Hinzu kommt die abwechslungsreiche thematische Ordnung der Gemälde. Auf den grünen verwinkelten Wänden kann man so die Genese von Bildtypen verfolgen, die sich im Holland jener Epochen herausbildeten. Das vielfältige Themenspektrum umfasst neben den bereits präsentierten Gattungen patriotische Inszenierungen der holländischen Seeflotte oder die heimische Dünenlandschaft. Insbesondere die Seestücke sind ergreifend.
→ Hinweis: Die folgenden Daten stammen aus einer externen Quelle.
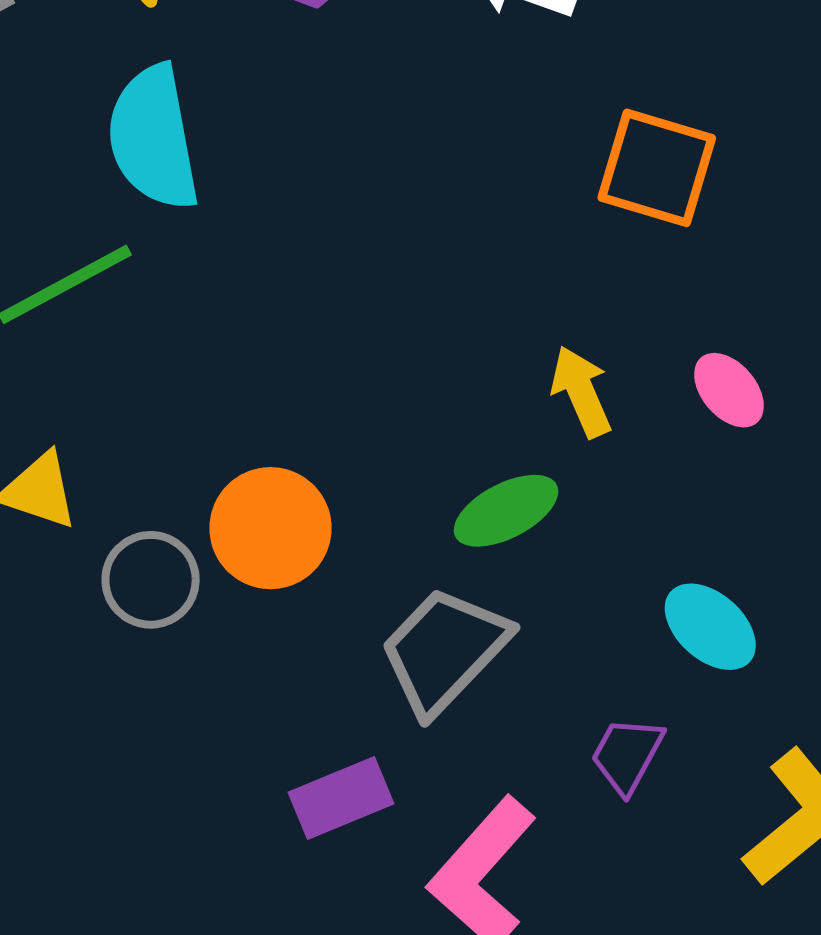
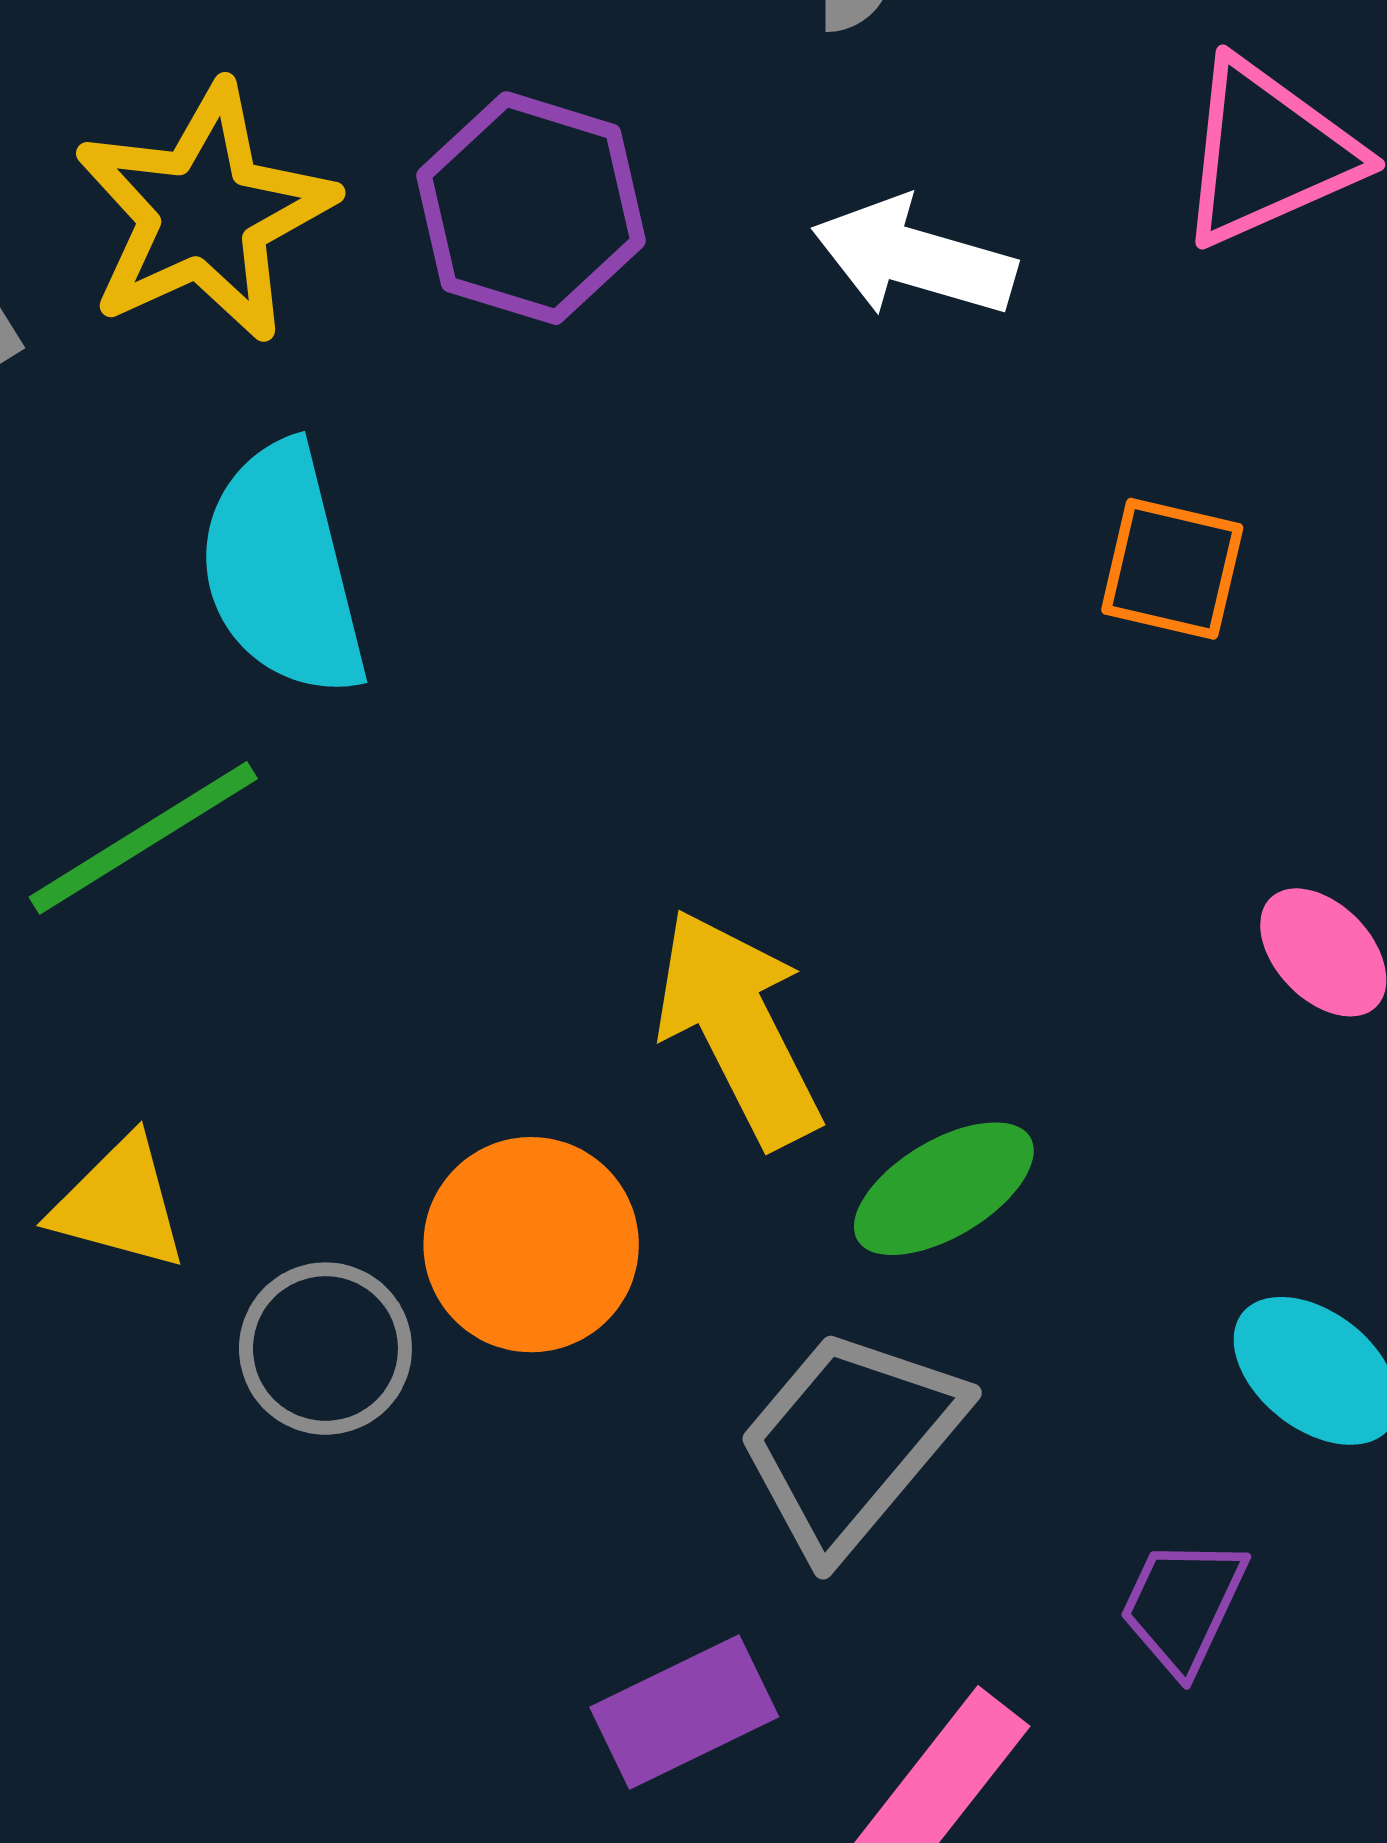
orange square: (657, 168) -> (1172, 569), size x0.7
yellow arrow: (581, 392) -> (738, 1028), moved, size x1.5

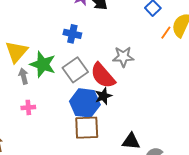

So bei Allaert van Everdingen, der eine meisterhafte Darstellung der stürmischen See um 1643/44 schuf, die den Betrachter die wogenden, grau-blauen Wellen und das Spritzen der Gischt hautnah miterleben lässt.

Von besonderem Reiz sind auch die Bilder des Marinemalers Ludolf Backhuysen, der gekonnt Kriegsschiffe in Szene setzte, beispielsweise in »Die Spiegelpavillonsschlacht von Johann Moritz, Graf von Nassau-Siegen« (um 1671/72).

Jan van Goyen war hingegen ein herausragender Maler von Dünen, Dörfern und Landschaften. Er war der erste Landschaftsmaler, der in seinem Bild »Auf der Düne« einem bewölkten Himmel ästhetische Reize abgewann.

Fazit: Der Superlativ im Titel der Ausstellung, der die »schönsten Holländer« ankündigt ist absolut gerechtfertigt. Ein Besuch der Ausstellung ist wärmstens zu empfehlen!